Moreover, there are reports that in the current situation Abe wants to play less the role of messenger than mediator, which makes sense from the point of view of his nationalist agenda.

Abe could further note that Japan and Iran (Persia) have had a trading relationship (since at least the eighth century CE, actually); have until recently enjoyed scholarly exchanges (such as Japanese archeologists’ work with their Iranian counterparts in exploring likely ancient Buddhist sites); and share a history of avoiding western colonization. Both cultures value etiquette, patience, calm and reason.

Abe and Rouhani no doubt share a common contempt for Trump as an ignorant, rude, unpredictable, dangerous, posturing buffoon. This would be how most world leaders see him. But they also no doubt grasp that his vanity can be used to defuse him. So Abe will say, as friend to friend, why not call him? Say that you are contacting him in response to his public invitation and whatever private communications there have surely been, because you have made statements that suggest you want to ease the “tensions” the U.S. claims have gotten higher recently.
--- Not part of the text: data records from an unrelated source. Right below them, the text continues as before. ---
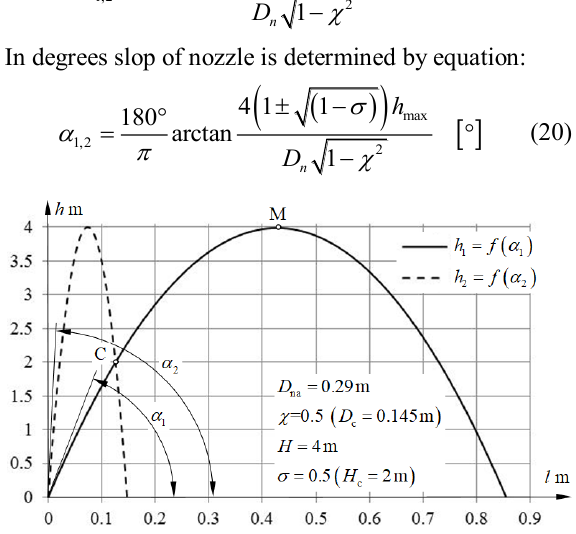
Fig. 4. Jet path on ( l, h ) plane for selected design parameters Fig. 4 shows the path of the water jet flowing from the nozzle at an angle of  determined on the basis of selected design parameters of the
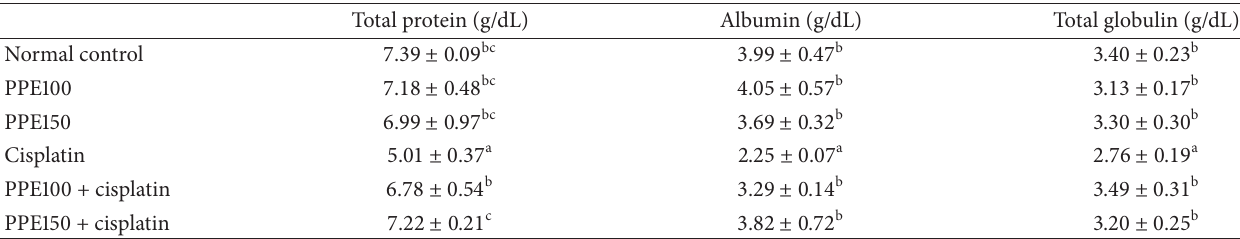
Table 4: Effect of Physalis peruviana L. extract on serum protein metabolism parameters in normal and cisplatin induced ARI rats. Total protein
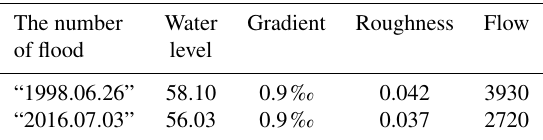
Table 1. Results of flood peak flow to investigation flood. The number Water Gradient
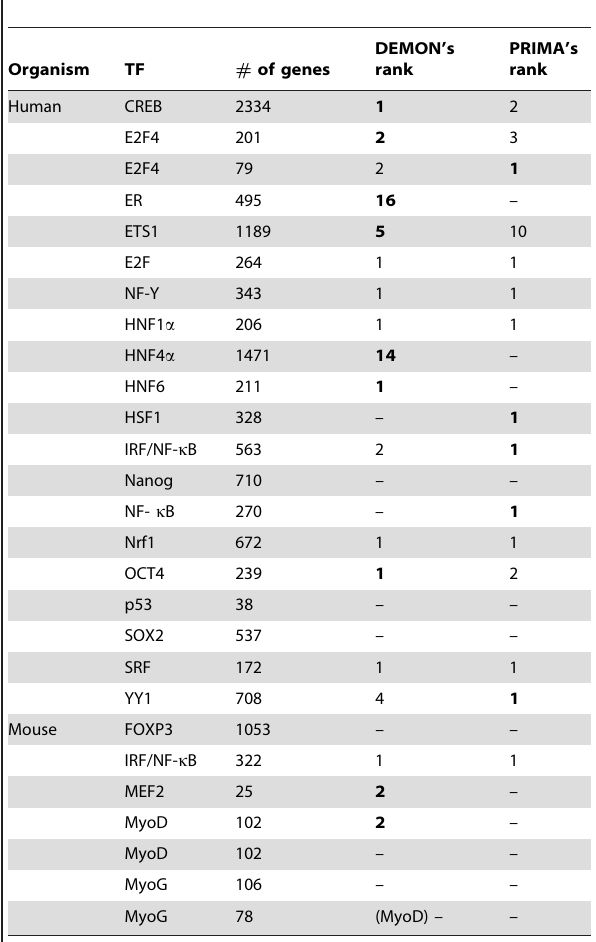
Table 1. DEMON and PRIMA results on the Amadeus metazoan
These statements include a perhaps facetious statement that you, Rouhani, are a “lovely man;” that he is not calling for regime change in Iran; that he wants to make a deal with the present government; even that he wants Iran to thrive under the present regime. All he wants, he insists, is that Iran not get nuclear weapons.

Call him and call his bluff. Remind him that the Iran Deal virtually prevents Iran from getting nuclear weapons any time soon, and that the IAEA knows that, and the UN knows that, and the signatory nations except for Trump’s know that. Offer him even more iron clad assurances; he won’t know what you’re talking about. Dangle before him the prospect of the Nobel Peace Prize. Let him announce that trust has been achieved and the U.S. now looks forward to investing in Iran, which like North Korea, has awesome prospects.

The current head of the IAEA happens to be a Japanese flunky of the U.S.  (He was elected in July 2009 to succeed the Egyptian, Mohammad ElBaradei, a Nobel Peace Prize laureate in part due to his refusal to bow to U.S. disinformation about Iran’s nuclear program provided by the likes of Bolton. There were six rounds of voting, the U.S. each time opposing the favored South African candidate. Amano was more suitable because a diplomatic cable released by the invaluable Wikileaks indicated that Amano “was solidly in the U.S. court on every key strategic decision, from high-level personnel appointments to the handling of Iran’s alleged nuclear weapons program.”)

The other day as he opened a meeting of the IAEA’s board of governors, Amano stated blandly, “I… hope that ways can be found to reduce current tensions through dialogue.”  In other words, he faults both sides for such “tensions” and is probably saying: “Meet with Trump, President Rouhani, to reduce these tensions!” May the Iranians respond to Trump’s clueless provocations with a mix of calculated taqiyya and principled insistence on established international law, putting the bullying Wizard of Oz in his place, daring him to please Natanyahu, Jared and MbS by provoking war. And may Trump back down, agreeing on some formula allowing him to claim some victory that had eluded Obama.